Poza zarządzającymi i piłkarzami wszyscy inni by na tym zyskali. Pomijając kwestie ambicjonalne i miłość do piłki, nie ma żadnych powodów, by finansować klub. Ma on reklamować miasto? Chyba odstraszać - poziomem zawodowym i bandytami na trybunach. Prawdziwych fanów drużyny nie odstraszy gra w IV lidze. Szantaż zarządzających klubem, że Kraków straci na jego bankructwie, ma jeden cel - utrzymanie w ekstraklasie, gdzie są pieniądze.
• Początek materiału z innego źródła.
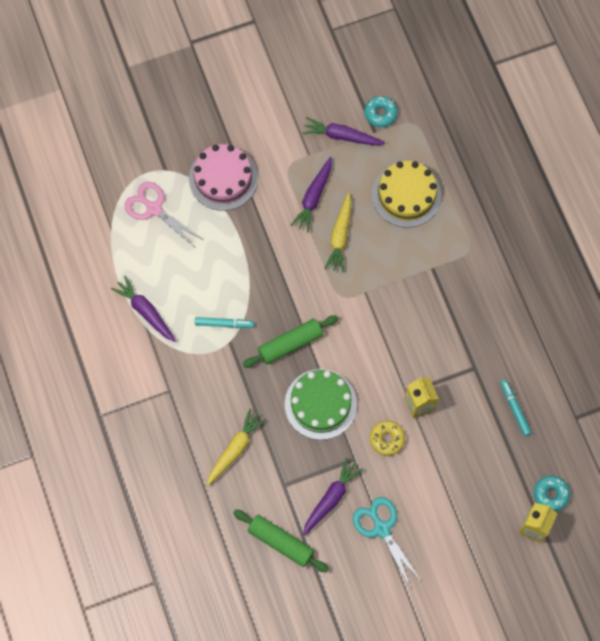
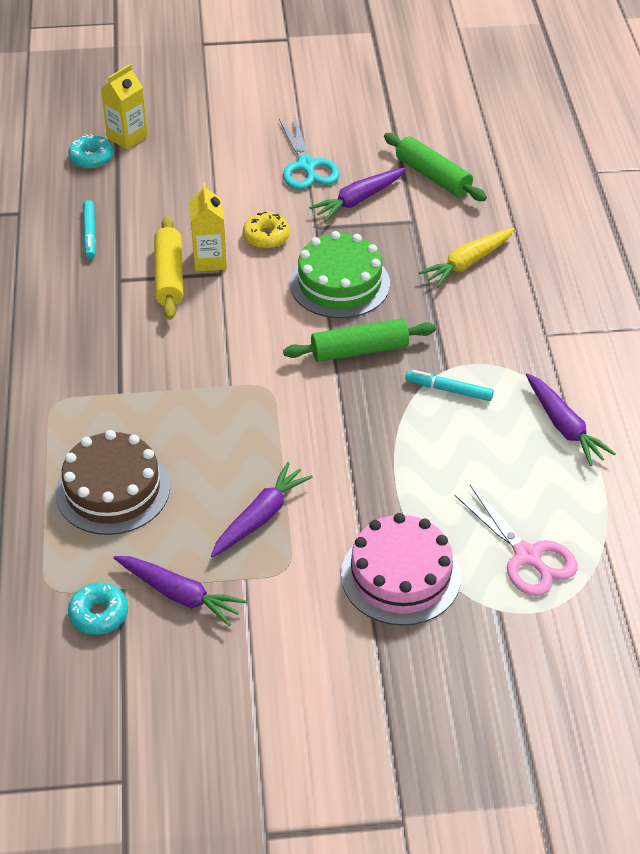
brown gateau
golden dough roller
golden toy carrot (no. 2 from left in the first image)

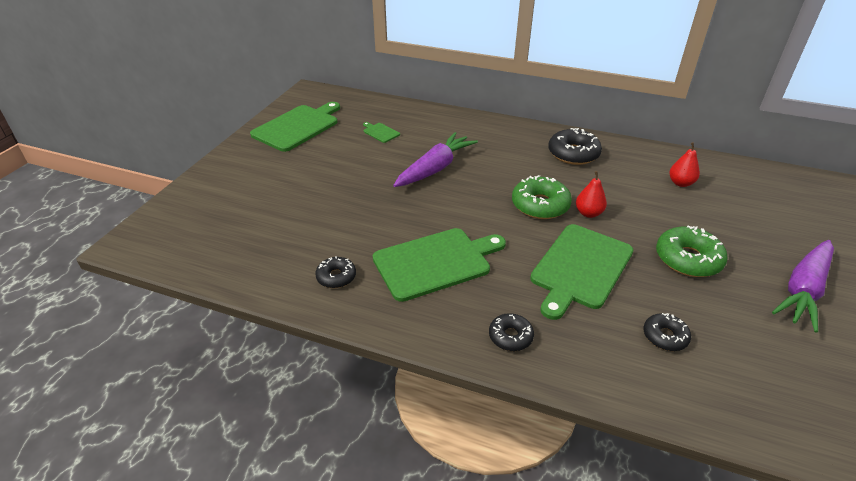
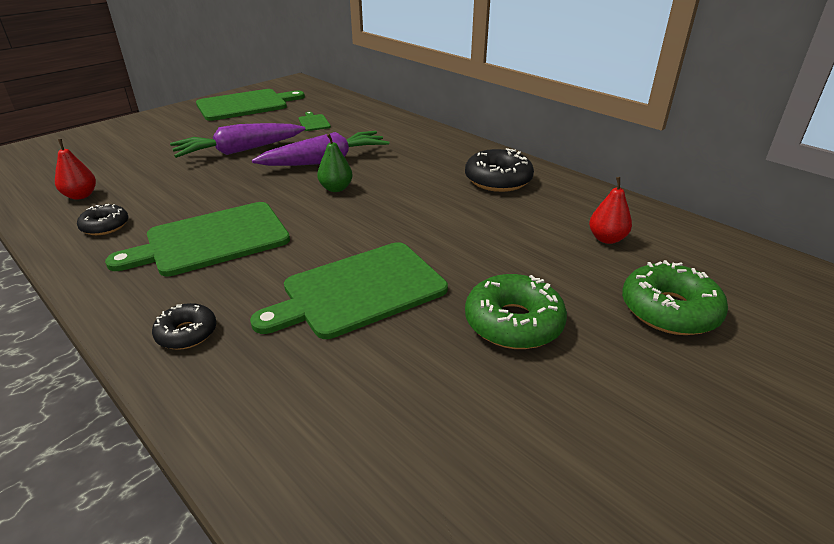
red pear (no. 1 from left)
emerald chopping board (no. 1 from left)
royal purple toy carrot (no. 1 from left)
emerald pear
emerald doughnut (no. 2 from left)
ebony doughnut (no. 4 from left in the first image)

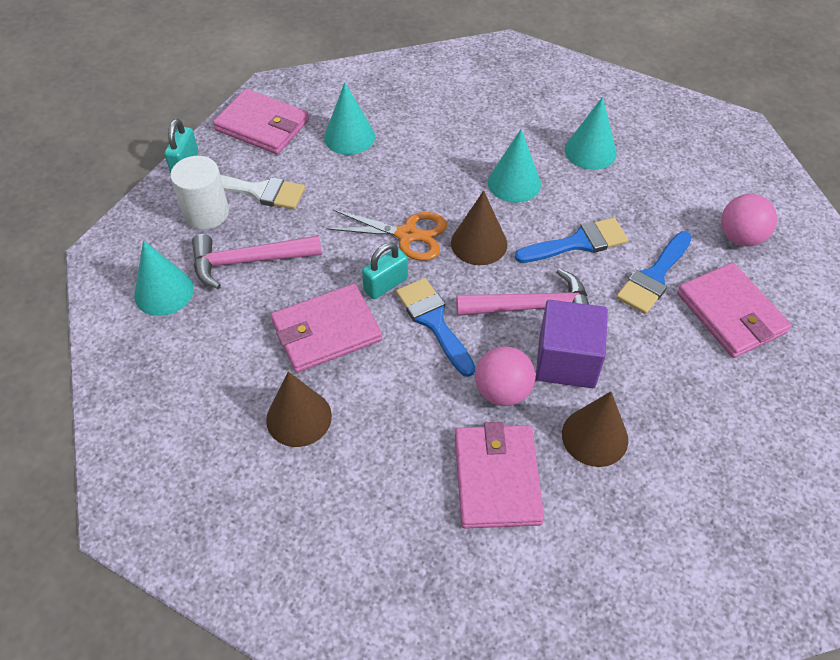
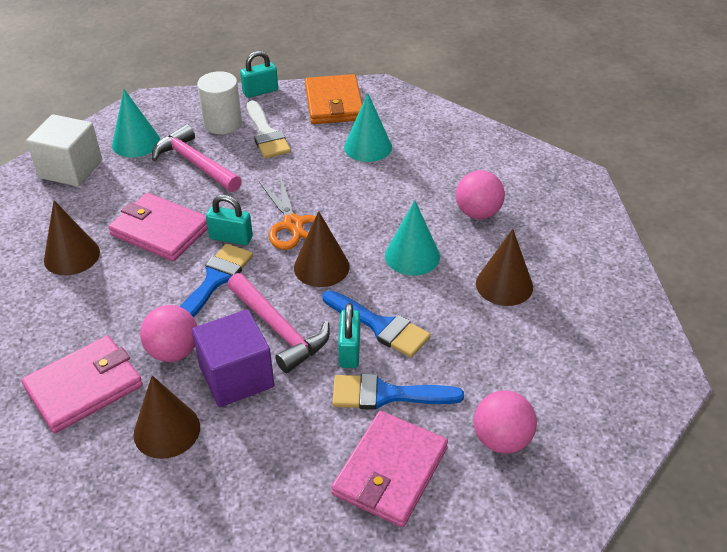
white cube
bright orange wallet
turquoise small lock (no. 3 from left)
rose-pink ball (no. 2 from left)
brown solid cone (no. 4 from left)

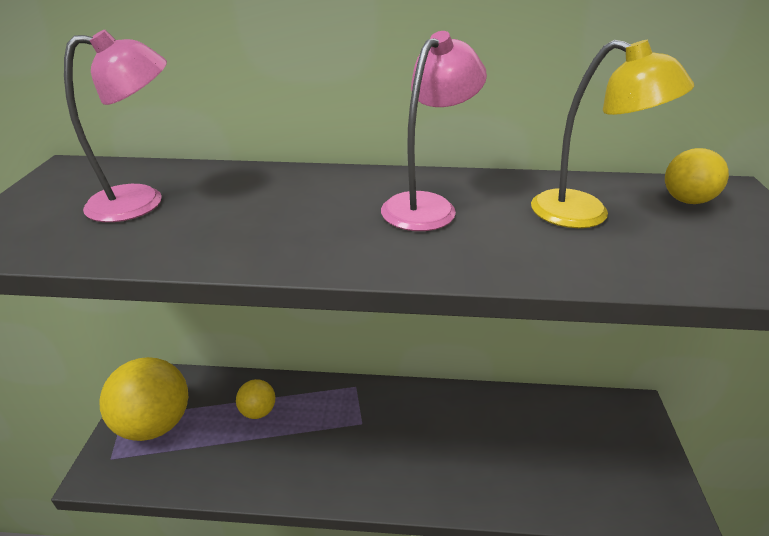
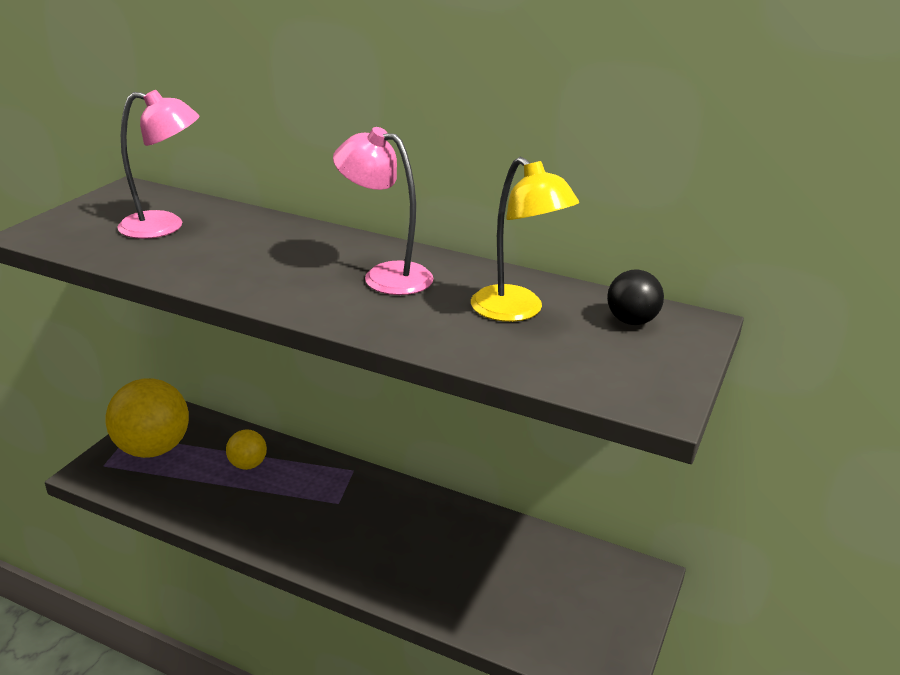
rose-pink desk lamp (no. 2 from left)
ebony ball

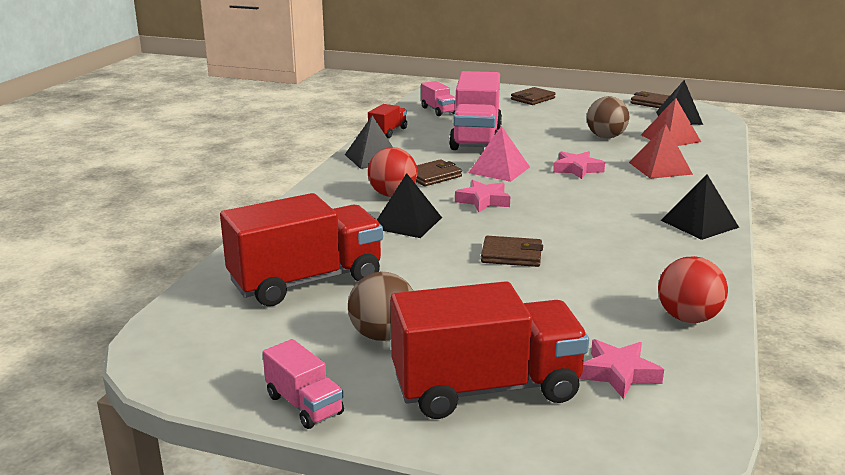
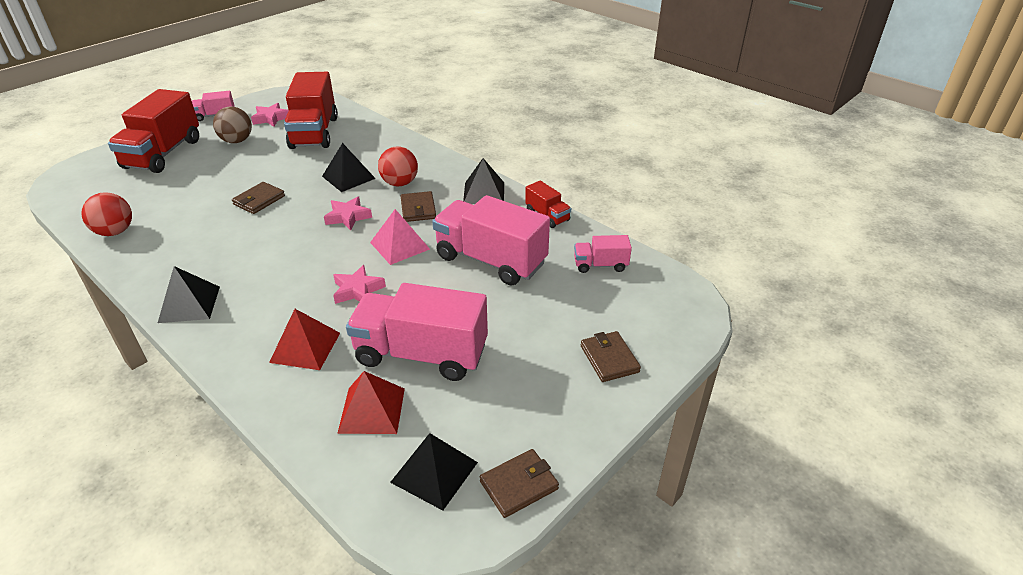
rose-pink five-pointed star (no. 1 from left)
rose-pink truck (no. 2 from left)

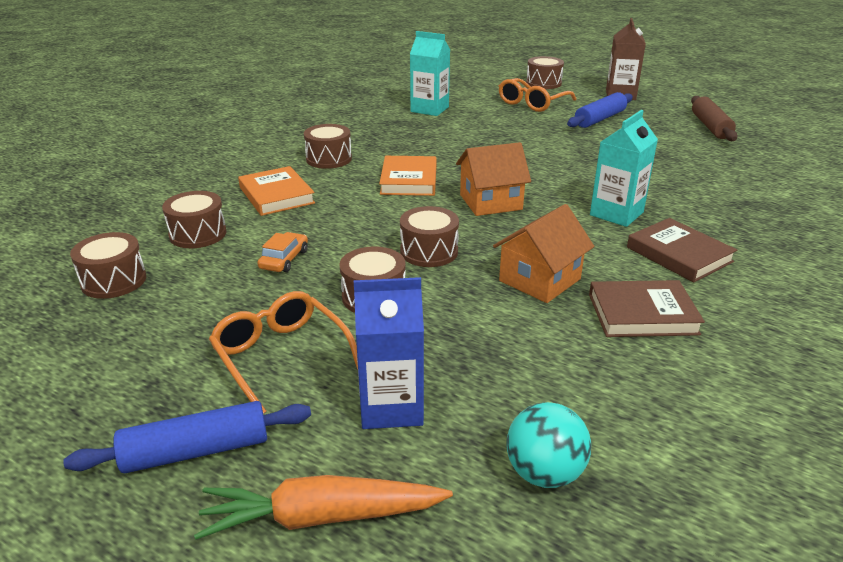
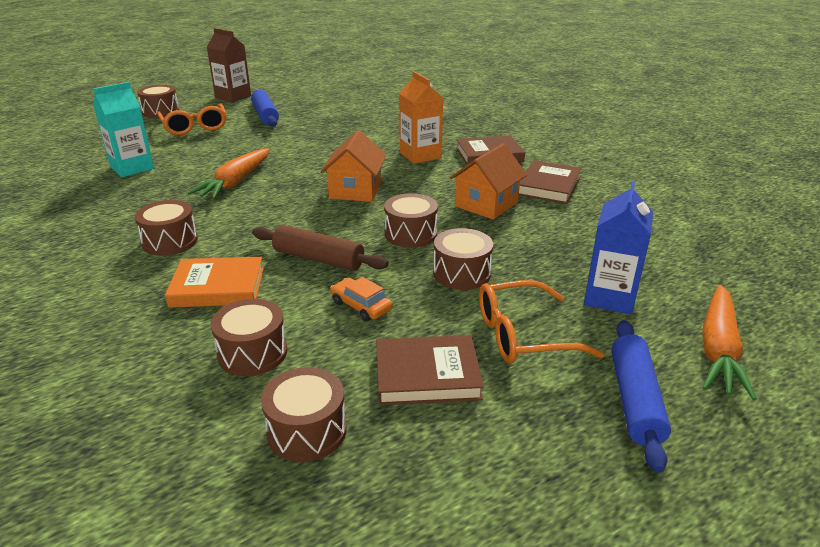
bright orange toy carrot (no. 1 from left)
brown dough roller
brown hardback (no. 1 from left)
bright orange juice carton
bright orange cottage (no. 2 from left)
bright orange hardback (no. 2 from left in the first image)
turquoise ball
Prowadzenie klubu piłkarskiego to biznes jak każdy inny. Władze Krakowa od każdego przedsiębiorcy chcącego używać herbu miasta żądają pieniędzy. Tymczasem radni chcą płacić naszymi pieniędzmi za to, że na koszulkach piłkarzy - kiepskich i przepłacanych kopaczy - będzie widniał herb miasta. Czy teraz każdy, kto na ciastku czy majtkach umieści herb miasta, też będzie mógł żądać pieniędzy?
Gdy Wisła zbankrutuje i przestanie wynajmować na mecze stadion przy Reymonta, będzie można wyburzyć tę maszkarę, przy której szkieletor był perłą architektury. Miasto zyska na tym wizualnie i wolną przestrzeń.
A teraz zastanówmy się, co zyskamy na upadku Huty ArcelorMittal. Nic, poza czystszym powietrzem. Stracimy dziesiątki milionów złotych rocznie z podatków, tysiące ludzi straci pracę. A Kraków zyska problem - co z armią bezrobotnych.